**THE PROBLEM:**
Please copy every line of the records below that holds the word "durch".

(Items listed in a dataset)
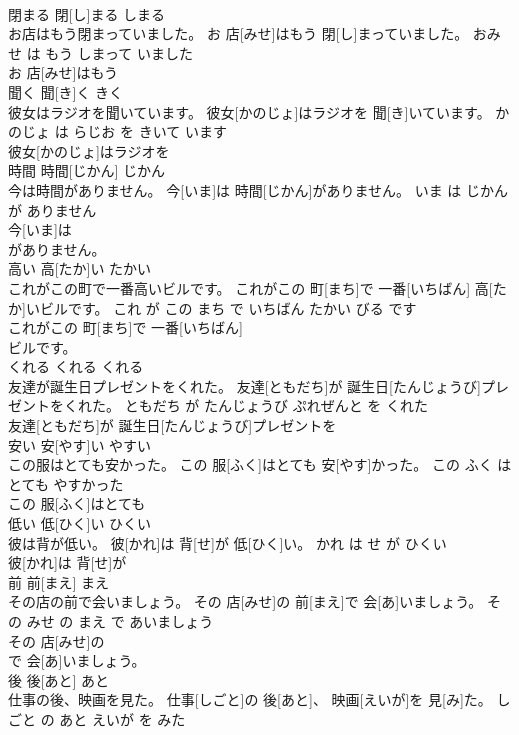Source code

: \documentclass[8pt]{extreport}
\begin{document}
\begin{CJK}{UTF8}{min}
\\	閉まる	閉[し]まる	しまる	
\\	お店はもう閉まっていました。	お 店[みせ]はもう 閉[し]まっていました。	おみせ は もう しまって いました	
\\	お 店[みせ]はもう
\\	聞く	聞[き]く	きく	
\\	彼女はラジオを聞いています。	彼女[かのじょ]はラジオを 聞[き]いています。	かのじょ は らじお を きいて います	
\\	彼女[かのじょ]はラジオを
\\	時間	時間[じかん]	じかん	
\\	今は時間がありません。	今[いま]は 時間[じかん]がありません。	いま は じかん が ありません	
\\	今[いま]は
\\	がありません。			
\\	高い	高[たか]い	たかい	
\\	これがこの町で一番高いビルです。	これがこの 町[まち]で 一番[いちばん] 高[たか]いビルです。	これ が この まち で いちばん たかい びる です	
\\	これがこの 町[まち]で 一番[いちばん]
\\	ビルです。			
\\	くれる	くれる	くれる	
\\	友達が誕生日プレゼントをくれた。	友達[ともだち]が 誕生日[たんじょうび]プレゼントをくれた。	ともだち が たんじょうび ぷれぜんと を くれた	
\\	友達[ともだち]が 誕生日[たんじょうび]プレゼントを
\\	安い	安[やす]い	やすい	
\\	この服はとても安かった。	この 服[ふく]はとても 安[やす]かった。	この ふく は とても やすかった	
\\	この 服[ふく]はとても
\\	低い	低[ひく]い	ひくい	
\\	彼は背が低い。	彼[かれ]は 背[せ]が 低[ひく]い。	かれ は せ が ひくい	
\\	彼[かれ]は 背[せ]が
\\	前	前[まえ]	まえ	
\\	その店の前で会いましょう。	その 店[みせ]の 前[まえ]で 会[あ]いましょう。	その みせ の まえ で あいましょう	
\\	その 店[みせ]の
\\	で 会[あ]いましょう。			
\\	後	後[あと]	あと	
\\	仕事の後、映画を見た。	仕事[しごと]の 後[あと]、 映画[えいが]を 見[み]た。	しごと の あと えいが を みた	

\end{CJK}
\end{document}
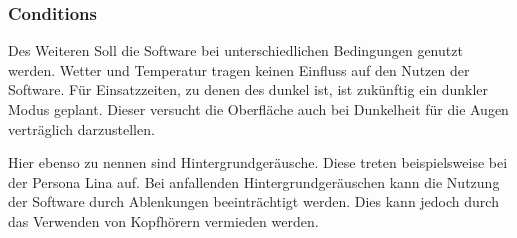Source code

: \subsubsection{Conditions}

Des Weiteren Soll die Software bei unterschiedlichen Bedingungen genutzt werden.
Wetter und Temperatur tragen keinen Einfluss auf den Nutzen der Software.
Für Einsatzzeiten, zu denen des dunkel ist, ist zukünftig ein dunkler Modus geplant.
Dieser versucht die Oberfläche auch bei Dunkelheit für die Augen verträglich darzustellen.

Hier ebenso zu nennen sind Hintergrundgeräusche.
Diese treten beispielsweise bei der Persona Lina auf.
Bei anfallenden Hintergrundgeräuschen kann die Nutzung der Software durch Ablenkungen beeinträchtigt werden.
Dies kann jedoch durch das Verwenden von Kopfhörern vermieden werden.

**EXPECTED ANSWER:**
Bei anfallenden Hintergrundgeräuschen kann die Nutzung der Software durch Ablenkungen beeinträchtigt werden.
Dies kann jedoch durch das Verwenden von Kopfhörern vermieden werden.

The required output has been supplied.